32 years ago, it was luck that kept me in France. He made a sacrifice and he didn't know it. I have to go.

"Maximum Risk" follows the story of a cop, Alain (JCVD), in Nice, France who learns suddenly that he has a twin brother, Mikhail, living in New York. Unfortunately, after a claustrophobic chase through the narrow streets of this French city (probably one of the few high points in this whole movie), Mikhail dies. Faster than you can say "North by Northwest", Alain assumes his dead twin's identity and goes to Little Odessa in New York, crossing paths with Mikhail's girlfriend (Natasha Henstridge of "Species" fame, who considers acting walking around without any clothes on), the Russian Mafia, and some crooked FBI agents in bed with the Mob (hey, it's Fled/Bulletproof/Fair Game/Eraser all over again!). Alain soon learns that his brother died over a safety deposit box in Nice that has a list of 'dirty' agents (at least it wasn't a computer disk again). Throw in a talkative New York cabby that can find anything for the right price, an obligatory scene in a strip bar, a six-foot tall blonde killer that keeps the same facial expression through the whole movie and some pretty lame action sequences (considering it was directed by Ringo Lam), you have one BAD movie.

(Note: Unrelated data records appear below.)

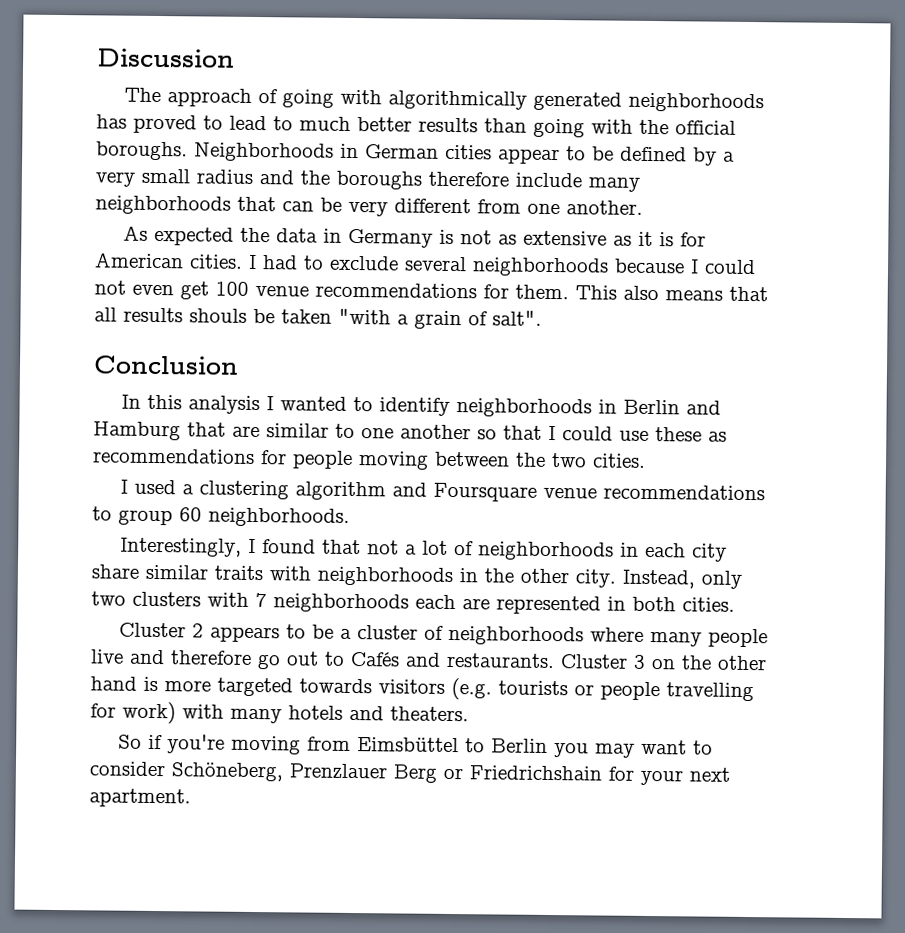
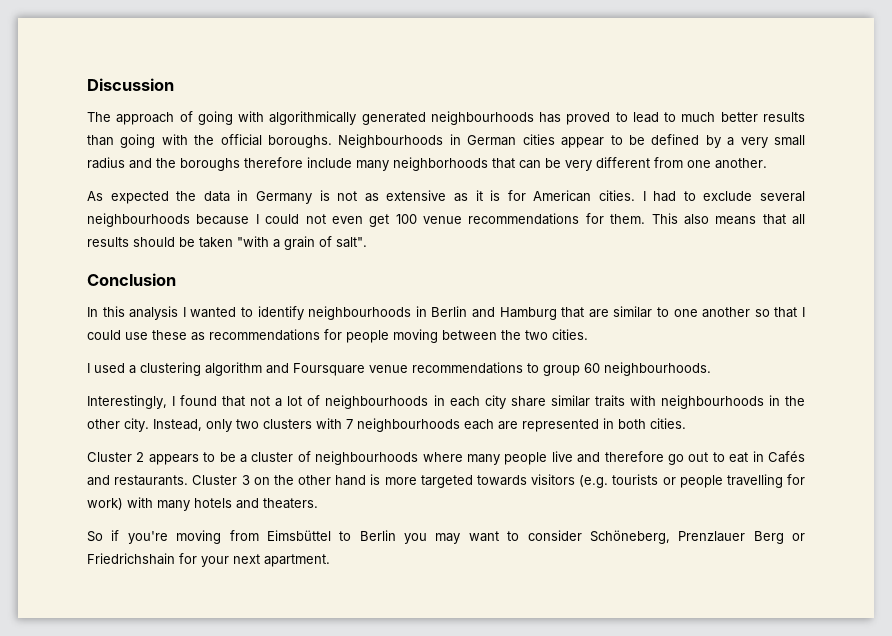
[628,92,765,113] neighborhoods -> [430,111,534,125] neighbourhoods
[194,142,334,162] Neighborhoods -> [338,134,444,148] Neighbourhoods
[472,257,609,277] neighborhoods -> [87,213,190,227] neighbourhoods
[189,308,247,323] shouls -> [133,237,175,247] should
[456,398,593,418] neighborhoods -> [308,306,412,320] neighbourhoods
[208,507,350,527] neighborhoods. -> [604,362,711,376] neighbourhoods.
[478,541,615,561] neighborhoods -> [325,395,429,409] neighbourhoods
[317,566,453,587] neighborhoods -> [660,395,764,409] neighbourhoods
[273,593,409,613] neighborhoods -> [357,418,460,432] neighbourhoods
[448,625,585,646] neighborhoods -> [315,451,419,465] neighbourhoods
(345, 658) none -> [729,451,764,463] eat in

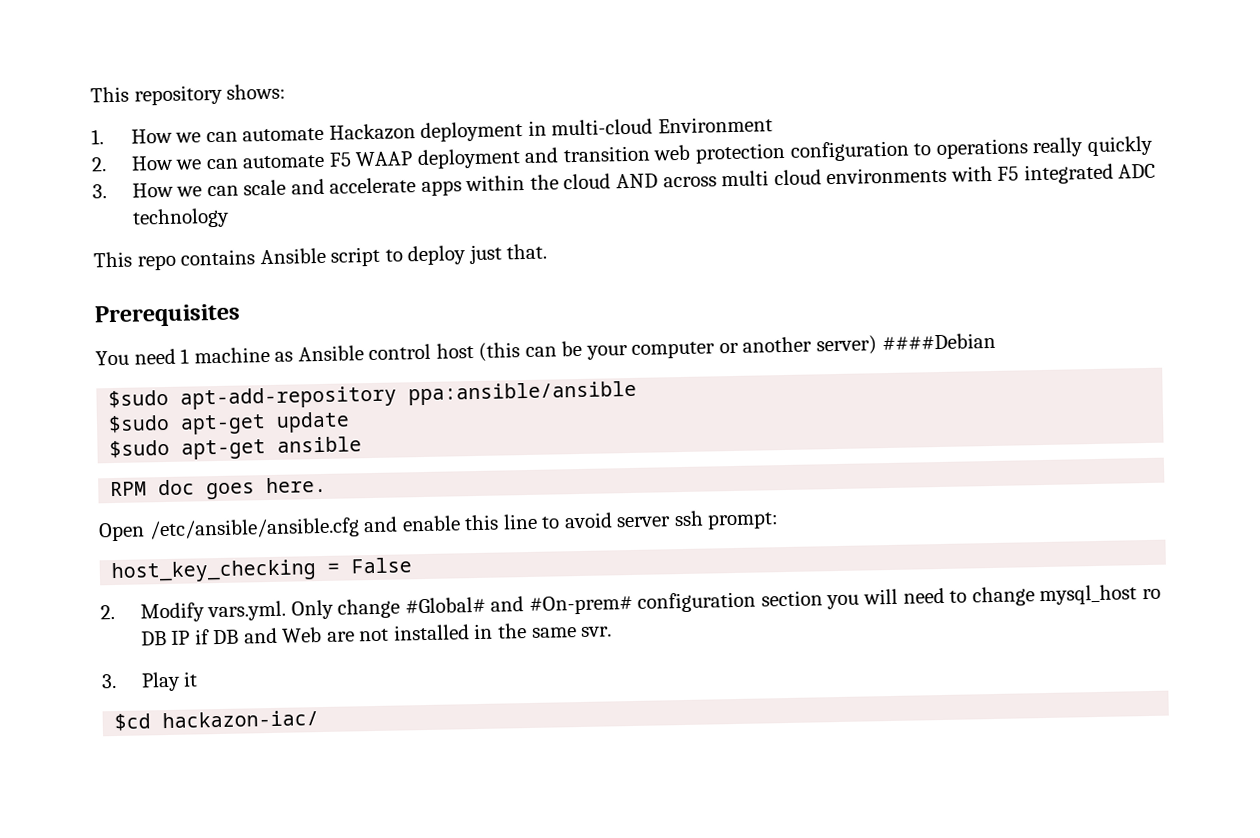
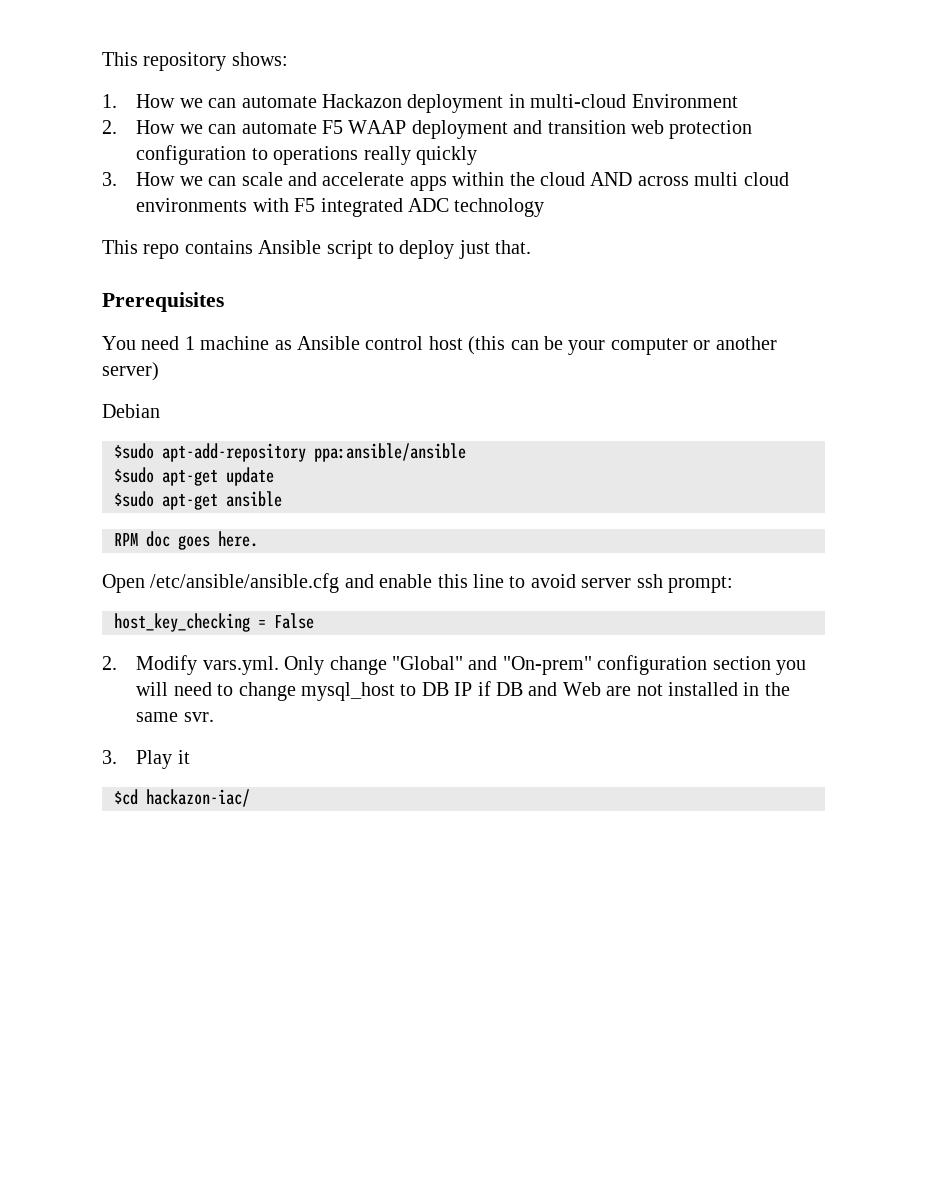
[881,332,996,351] ####Debian -> [102,404,160,418] // Debian
[404,594,633,615] #Global# and #On-prem# -> [391,656,592,675] "Global" and "On-prem"
[1141,588,1161,600] ro -> [400,684,417,696] to

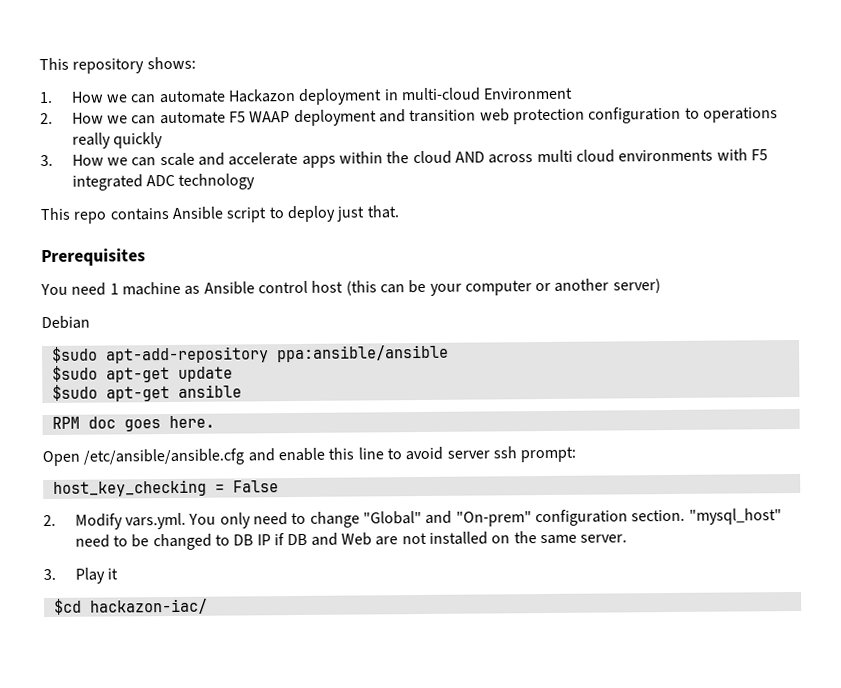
[284,656,325,675] Only -> [188,512,307,529] You only need to
[712,656,806,675] [136,682,395,701] section you will need to change mysql_host -> [631,508,782,525] [74,533,212,551] section. "mysql_host" need to be changed
[743,682,760,696] in -> [491,535,511,544] on
[183,712,214,722] svr. -> [580,534,628,543] server.

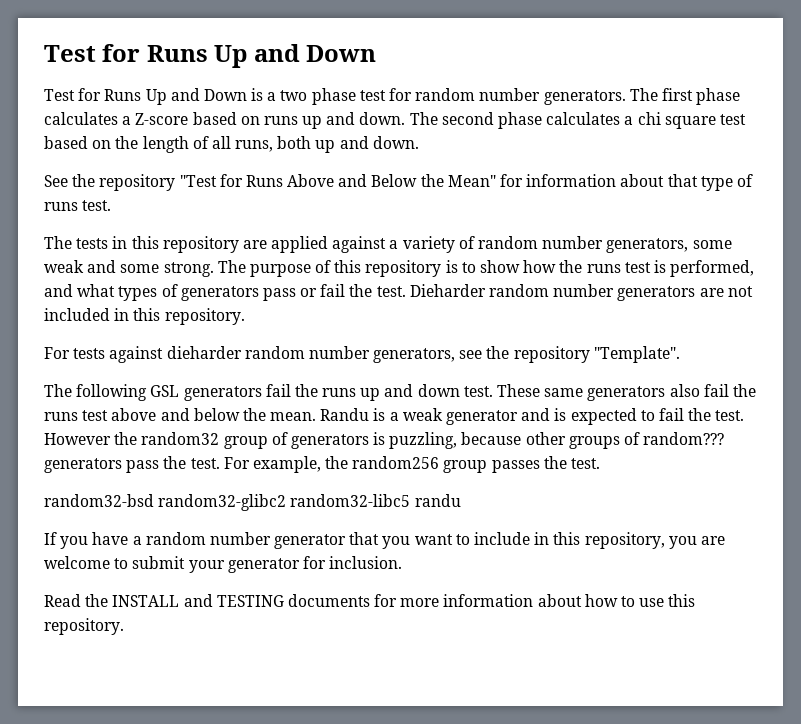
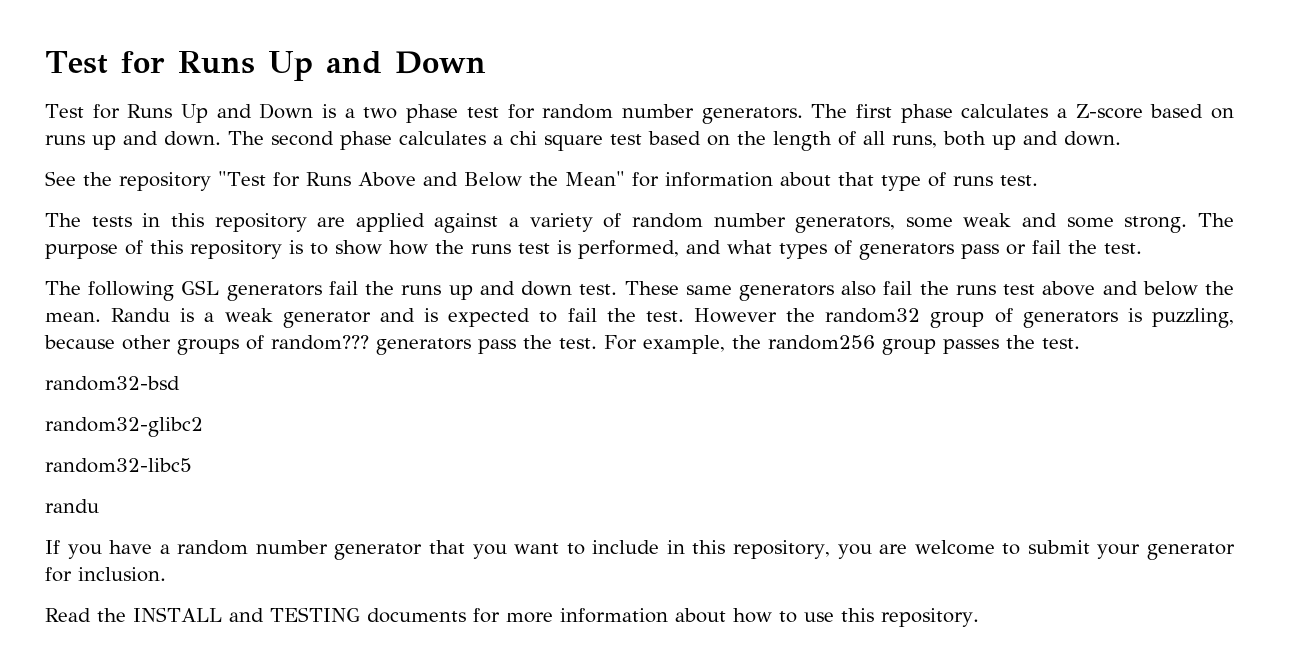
[409,284,753,301] [44,308,245,325] [44,346,680,363] Dieharder random number generators are not included in this repository. // For tests against dieharder random number generators, see the repository "Template". -> (1142, 248) none
(154, 500) none -> (180, 383) //
(287, 502) none -> (203, 427) //
(411, 500) none -> (192, 465) //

Which is sad, since Ringo Lam has done some impressive work in the past. His most celebrated work, "City on Fire" from 1987, followed the story of a police informer who was in too deep undercover and his friendship with one of the few honorable and decent members of a jewelry heist gang. The last half-hour of this film was ripped off by Quentin Tarantino for "Reservoir Dogs" (even the dialog remains relatively the same). Another blast-from-the-past would be "Full Contact", which is apparently being remade with an American cast sometime soon. It was an entertaining "Chinese biker" movie about a heist gone bad and screamed "eighties", with a flamboyantly-gay ringleader that does magic tricks with knives, a trashy-miniskirt-wearing tramp, a mohawk-wearing tough-guy, and Chow-Yun Fat ("The Killer") as the biker with just way too much style who, having been left for dead, comes back to exact revenge on those who betrayed him. The only other memorable Ringo Lam picture I can recall was "The Adventurers" from 1995, about another undercover agent who marries into a Mafia family to bring down the leader, rife with the moral dilemmas between duty and honor that so typify the 'Heroic Bloodshed' genre of film in Hong Kong.